United States Under Secretary of Health and Human Services
- In office 1985–1989
- Preceded by: Charles D. Baker
- Succeeded by: Constance Horner

Personal details
- Born: July 31, 1923 Chicago, Illinois, U.S.
- Died: January 24, 2021 (aged 97) Belleair, Florida, U.S.
- Alma mater: Purdue University Indiana University South Bend Georgetown University
- Profession: Pharmacist

= Don M. Newman =

American pharmacist (1923–2021)

Don Melvin Newman (July 31, 1923 – January 24, 2021) was an American pharmacist who served as the United States Under Secretary of Health and Human Services under President Ronald Reagan from 1985 to 1989. In 1990, he was appointed a United States Representative on the Council of the International Civil Aviation Organization, and served until 1994. He attended Purdue University (B.S., 1947), Georgetown University Law Center (J.D., 1979), and Indiana University South Bend (M.S.B.A., 1972; M.B.A., 1989). He died in January 2021, at the age of 97.
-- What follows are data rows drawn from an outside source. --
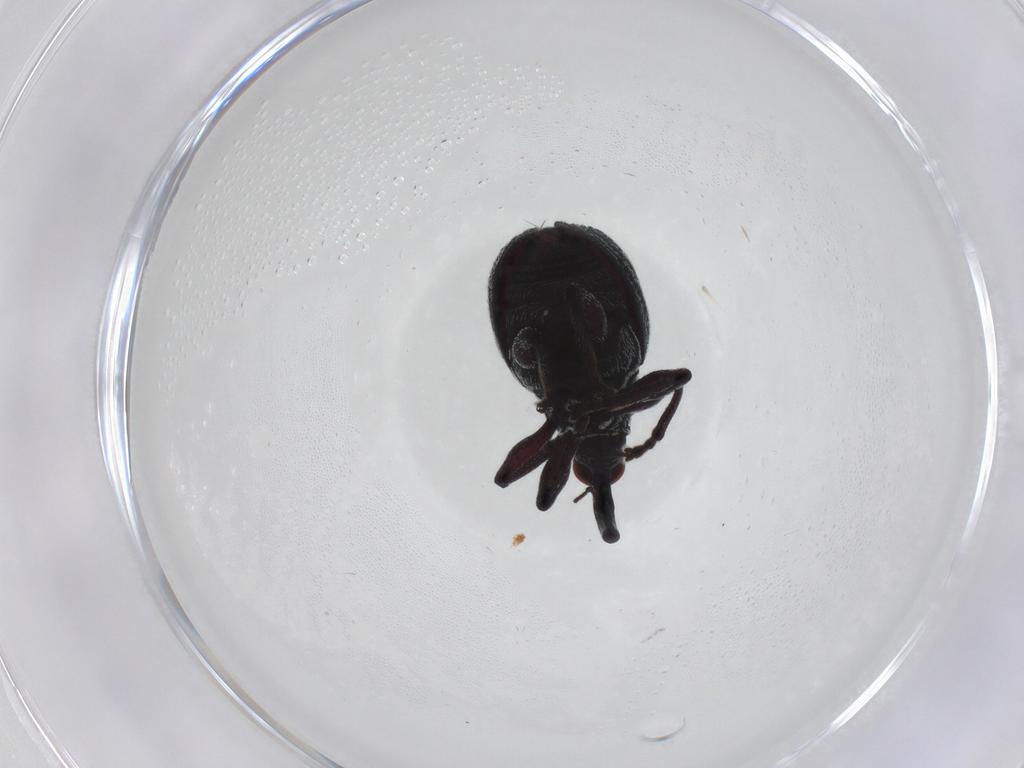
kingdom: Animalia
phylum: Arthropoda
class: Insecta
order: Coleoptera
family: Brentidae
In April 1943, he joined the United States Army Air Forces and served as an B-17 Bomber pilot instructor in Columbus, Ohio. After initially serving as an aviation cadet, he was commissioned as a second lieutenant. He was discharged in 1945.

He was twice the Republican nominee in Indiana's 3rd Congressional District, in 1970 and 1972; he was defeated both times by Democratic incumbent John Brademas.